The company holiday party is just around the corner, and everyone has worked hard for the opportunity to relax and show their casual sides. Co-workers want to know: Will someone spike the punch again? Will inhibitions likely surface due to alcohol consumption? Will someone take a spill on the dance floor again while showing off the latest moves from Dancing with the Stars? We like to think that employees and guests will be well-behaved in the presence of their supervisors, but that’s not always the case. In fact, if the boss is drinking and living it up, why shouldn’t everyone else do the same? Truth be told, the holiday party can pose numerous risks for injury and negligence, particularly if alcohol is on the menu.
The holiday party has been around since the early days, and employers still find it valuable to reward their staff for a “job well done” throughout the year. These functions give everyone a chance to “loosen up” outside of the normal work environment.
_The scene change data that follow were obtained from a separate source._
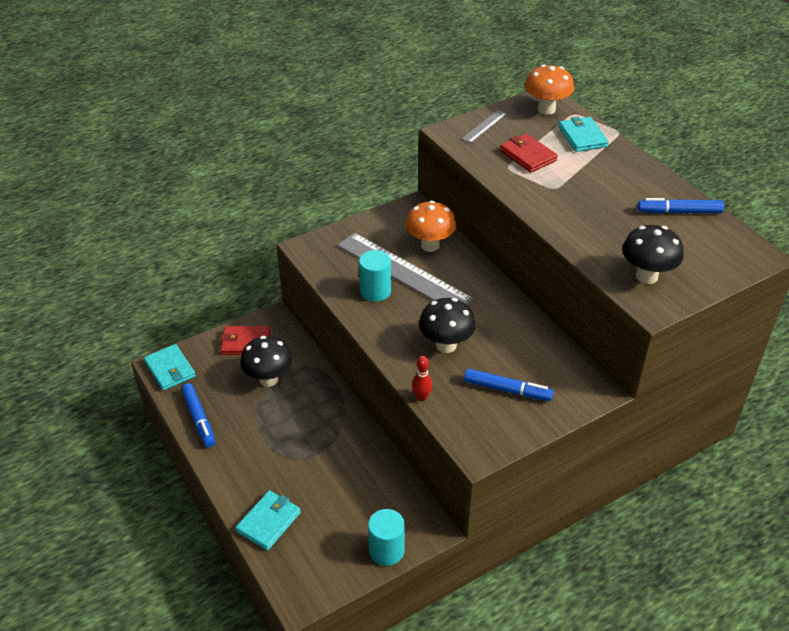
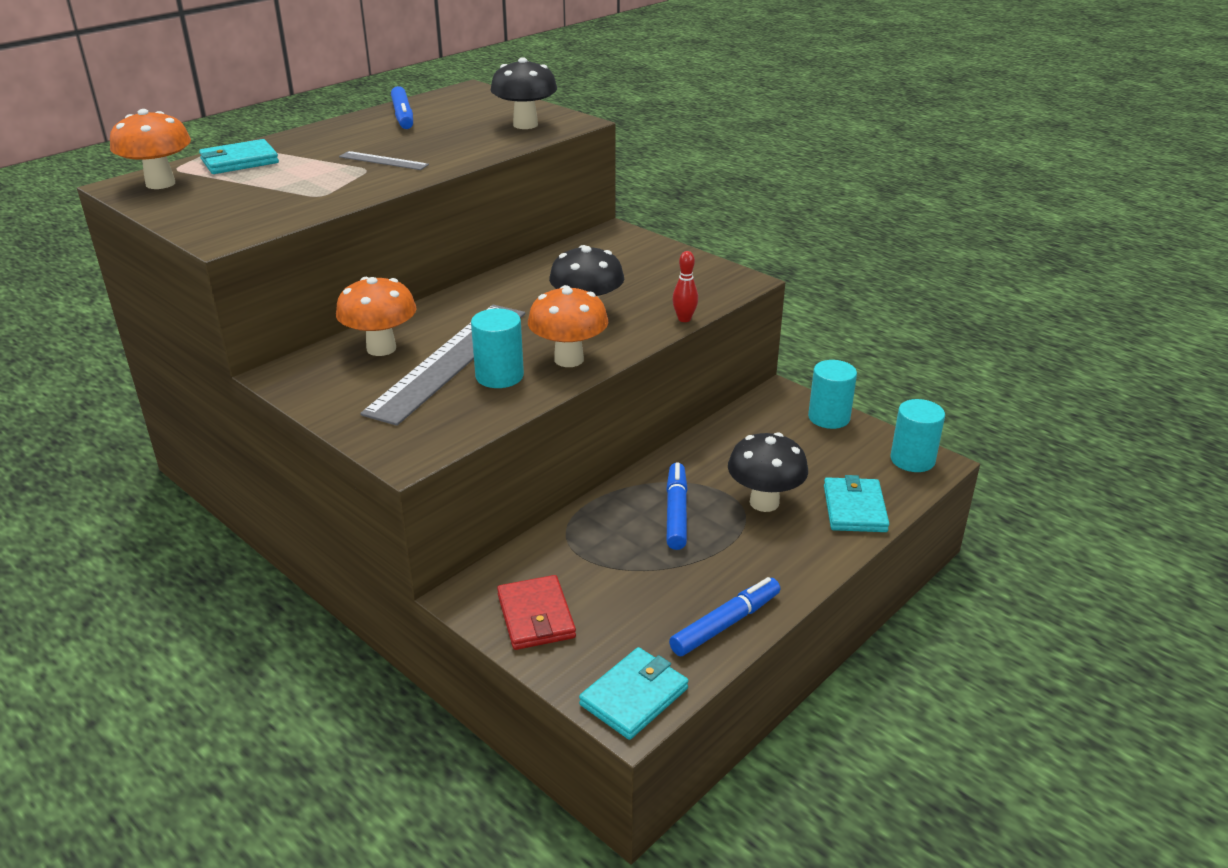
camera: 105 degrees left, 10 degrees down
turquoise wallet [235,490,301,551] -> turquoise wallet turned 75 degrees clockwise [824,475,889,532]
black mushroom [240,336,293,387] -> black mushroom moved to [728,432,808,512]
grey ruler [462,110,507,143] -> grey ruler moved to [339,151,429,170]
blue marker [464,369,554,401] -> blue marker moved to [666,462,688,550]
red wallet [500,134,558,173] -> none
none -> orange mushroom [528,285,608,367]
none -> turquoise cylinder [890,399,945,472]

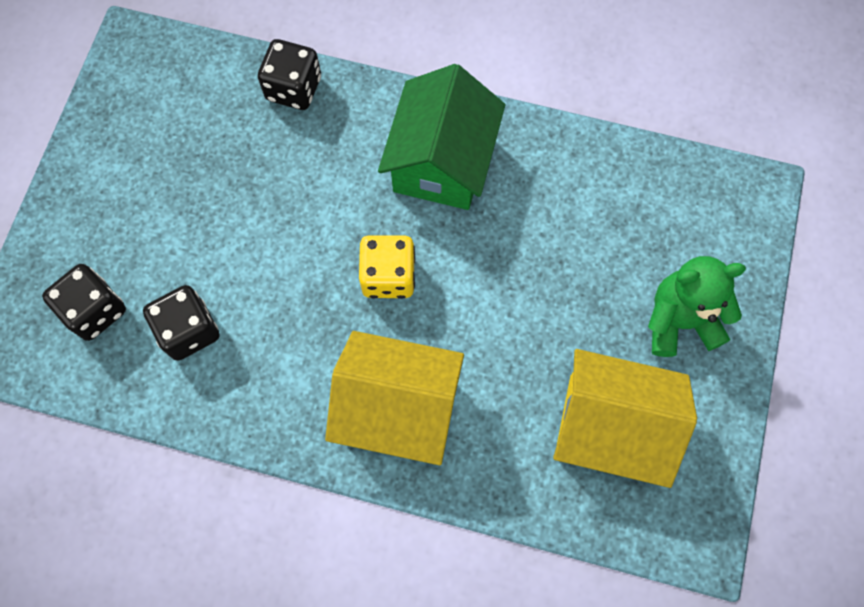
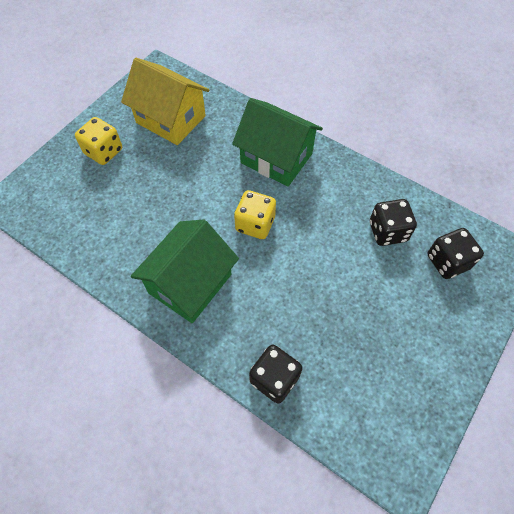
camera: 160 degrees left, 10 degrees down
yellow house [325,331,464,465] -> green house [232,98,323,187]
green teddy bear [648,256,746,357] -> yellow dice [75,117,122,165]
Employees become more relaxed and throw caution to the wind. They drink more than usual, too. It’s rare that most holiday parties don’t feature some type of restricted or open bar. Unfortunately, excessive alcohol consumption plays a part in many employee holiday party incidents, whether someone slips and falls on icy pavement or slips on the dance floor from being a little too tipsy, or continues the party afterwards on the road. There will always be someone who will take it a little too far.
A well-structured holiday party will implement several features to ensure the safety of those in attendance. Some of the features include:
- Limiting alcoholic drinks
- Designating a time for the party to end, and sticking to that time
- Never serving alcohol to a minor
- Serving heavy appetizers or dinner
- Enlisting designated drivers or a taxi service for those who have imbibed too much
If you do attend a company party, and are injured while at the party or by a drunk driver, a number of items must be investigated relating to your accident. For instance, the location of the holiday party becomes a factor. Was the party held at a private home, or at an association clubhouse? Was the party held at a local restaurant, or the place of employment? Laws relating to serving alcohol pose restrictions on providing alcohol in a public place versus a private facility. Did the incident involve a drunk driver who attended the party? Your first step to ensure that you are fairly compensated is to enlist the assistance of a law firm that specializes in personal injury cases to gather the pieces and investigate areas needing attention.
Remember, you deserve this time to enjoy yourself and your employer’s approval of a job well done, but even the best intentions can result in an accident at a company event. Attending a holiday party should be an event with a happy ending, and not one that means ending the year in the emergency room.